4 reasons why your press release was deleted

The best place a publicist could ever put themselves is in someone else’s shoes. Someone’s very underpaid and overworked shoes — because that’s the reality of working in publishing.

If I’ve learned anything from my experience in a newsroom, we must be compassionate to journalists. They are some of the hardest working people in the industry and they rarely receive the appreciation they deserve.

After working in PR for nearly a decade as both a publicist and writer I have the type of perspective that knows how press releases make the cut. I’ve learned from interacting with professionals in PR noticing what they do that I like and dislike and working in a newsroom seeing how journalists and publicists work together.

That being said, there’s no time for poorly written content, bad images or pressure — that’s how press releases get sent to the trash. Here’s 4 common mistakes I see all the time — don’t let this happen to you!


Most publicists initially lose me in their email approach because they do not take the time to create opportunities to connect. Mostly commonly you can expect a press release to include: A long text heavy email with weird fonts, multiple attachments that aren’t formatted correctly and a stranger on the other end asking you to do something for them on their time frame. These emails create pressure, which creates aggravation and is why they are deleted almost instantly.


Remember those long text heavy emails I mentioned earlier? Imagine those reading like a robot wrote them. How do you expect a writer to use that content? They can’t. Writers tell stories.

I recently wrote a blog about this explaining why storytelling is the most effective skill for PR success and it all comes down to engaging audiences. Storytelling becomes the why behind what you do and people will advocate for that.

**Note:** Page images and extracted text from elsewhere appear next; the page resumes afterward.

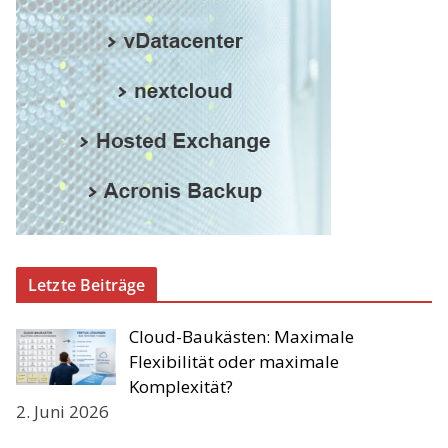
Letzte Beiträge
Cloud-Baukästen: Maximale
Flexibilität oder maximale
Komplexität?
2. Juni 2026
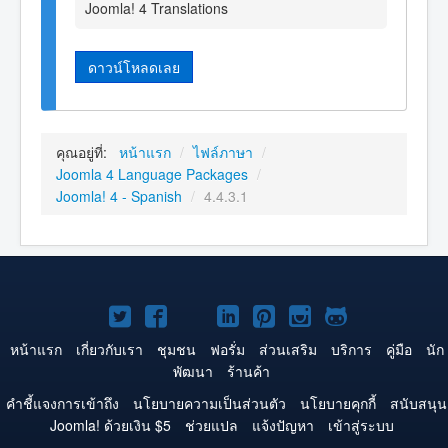
Joomla! 4 Translations
ดาวน์โหลดเลย
คุณอยู่ที่:
หน้าแรก
/
ไฟล์ภาษา
/
Joomla 4 Language Packages
/
Joomla! 4 - Spanish
/
4.4.3.1
Joomla!
Joomla!
Joomla!
Joomla!
Joomla!
Joomla!
Joomla!
บน
บน
บน
บน
บน
บน
บน
หน้าแรก
เกี่ยวกับเรา
ชุมชน
ฟอรั่ม
ส่วนเสริม
บริการ
คู่มือ
นัก
พัฒนา
ร้านค้า
Twitter
Facebook
YouTube
LinkedIn
Pinterest
Instagram
GitHub
คำชี้แจงการเข้าถึง
นโยบายความเป็นส่วนตัว
นโยบายคุกกี้
สนับสนุน
Joomla! ด้วยเงิน $5
ช่วยแปล
แจ้งปัญหา
เข้าสู่ระบบ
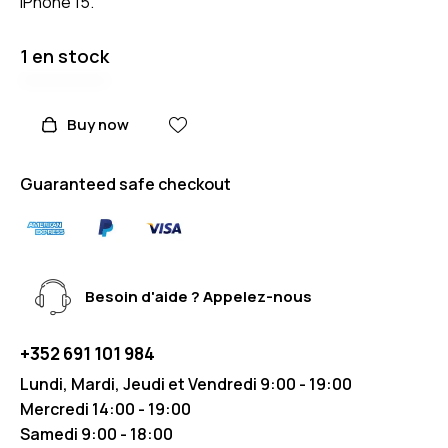
iPhone 15.
1 en stock
Buy now
Guaranteed safe checkout
Besoin d'aide ? Appelez-nous
+352 691 101 984
Lundi, Mardi, Jeudi et Vendredi 9:00 - 19:00
Mercredi 14:00 - 19:00
Samedi 9:00 - 18:00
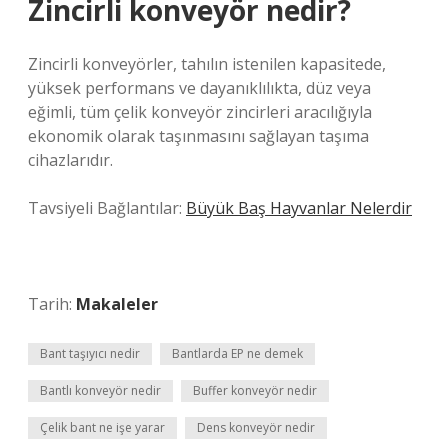
Zincirli konveyör nedir?
Zincirli konveyörler, tahılın istenilen kapasitede,
yüksek performans ve dayanıklılıkta, düz veya
eğimli, tüm çelik konveyör zincirleri aracılığıyla
ekonomik olarak taşınmasını sağlayan taşıma
cihazlarıdır.
Tavsiyeli Bağlantılar:
Büyük Baş Hayvanlar Nelerdir
Tarih:
Makaleler
Bant taşıyıcı nedir
Bantlarda EP ne demek
Bantlı konveyör nedir
Buffer konveyör nedir
Çelik bant ne işe yarar
Dens konveyör nedir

I can’t tell you how many press releases I’ve seen for the first time the day before the story needed publishing. That turn around time frame does not work. From magazines to TV news — different deadlines deserve different attention. Publicists should know when to send and follow up on content. If they slacked it will show and following up with a phone after an email was sent late won’t likely increase their chances either.


Know your audience and know your writers. Don’t send a press release to everyone in the newsroom, take the time to know who to target and what they like to write about. That little bit of effort will go a long way.